Nothing here is so revolutionary, but the approach of thinking about your child's difficult behavior as a cry for help in dealing with underlying emotions is incredibly helpful. Once you have tuned into this idea, it short-circuits your tendency to react to such behavior with knee-jerk, authoritarian stuff you are reading these books to avoid. You end up working with your child, not against him, and isn't that the point?
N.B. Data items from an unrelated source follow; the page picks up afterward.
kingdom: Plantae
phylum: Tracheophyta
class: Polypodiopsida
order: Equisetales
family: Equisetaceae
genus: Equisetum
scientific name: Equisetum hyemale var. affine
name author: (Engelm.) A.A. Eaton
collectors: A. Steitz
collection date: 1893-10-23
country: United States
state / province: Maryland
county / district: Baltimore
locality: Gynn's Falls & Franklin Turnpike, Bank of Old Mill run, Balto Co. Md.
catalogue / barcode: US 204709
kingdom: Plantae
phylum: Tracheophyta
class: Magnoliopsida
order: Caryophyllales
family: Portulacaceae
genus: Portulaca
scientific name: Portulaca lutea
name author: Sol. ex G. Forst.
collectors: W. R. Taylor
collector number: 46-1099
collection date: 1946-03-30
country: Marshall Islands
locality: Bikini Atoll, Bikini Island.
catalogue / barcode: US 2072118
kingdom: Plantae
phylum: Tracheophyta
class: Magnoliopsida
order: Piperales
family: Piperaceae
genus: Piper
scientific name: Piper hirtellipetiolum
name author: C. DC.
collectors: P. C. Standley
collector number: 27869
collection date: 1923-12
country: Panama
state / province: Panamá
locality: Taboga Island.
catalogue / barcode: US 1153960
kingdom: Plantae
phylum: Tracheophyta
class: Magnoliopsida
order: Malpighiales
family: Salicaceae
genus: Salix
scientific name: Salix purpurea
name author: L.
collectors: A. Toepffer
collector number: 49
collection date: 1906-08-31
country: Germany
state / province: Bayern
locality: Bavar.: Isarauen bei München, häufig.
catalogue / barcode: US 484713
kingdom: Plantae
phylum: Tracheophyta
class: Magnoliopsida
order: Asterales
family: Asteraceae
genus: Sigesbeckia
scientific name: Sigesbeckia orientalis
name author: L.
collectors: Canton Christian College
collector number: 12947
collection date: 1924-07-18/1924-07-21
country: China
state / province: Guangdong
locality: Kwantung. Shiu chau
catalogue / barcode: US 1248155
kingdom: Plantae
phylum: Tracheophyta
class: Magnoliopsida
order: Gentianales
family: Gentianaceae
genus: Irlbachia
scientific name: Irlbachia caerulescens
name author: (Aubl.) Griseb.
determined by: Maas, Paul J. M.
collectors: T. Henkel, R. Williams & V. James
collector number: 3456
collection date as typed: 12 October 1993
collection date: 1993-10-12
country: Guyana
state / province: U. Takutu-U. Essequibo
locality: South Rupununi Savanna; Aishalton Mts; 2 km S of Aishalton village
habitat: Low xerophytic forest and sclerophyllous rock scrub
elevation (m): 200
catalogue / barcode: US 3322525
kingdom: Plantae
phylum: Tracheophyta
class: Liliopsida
Different parenting books work for different people. This might be the one for you. One caveat: the paper on this not inexpensive hardcover edition is cheap, cheap, and the type small and gray. You'd expect more from HarperCollins.
Rating: 2
Summary: Good in Theory
Comment: The messages in this book cannot be faulted: treat your child with respect and teach self control. The prequel, "Raising Your Spirited Child", teaches parents to first adjust to their child's temperament and is quite good. Much of content is repeated in this book. The disadvantage of this book is that the messages get lost in the overly abundant stories used to humanize and illustrate behavioral points. And all have simple causes and neat conclusions. Reading was slow and not particularly beneficial. For a parenting book that better addresses common problems, common responses and better responses, read "How to Talk to Your Child". However, there's still the need for a book that addresses how to handle situations where time doesn't allow diplomacy or diplomacy doesn't yield results.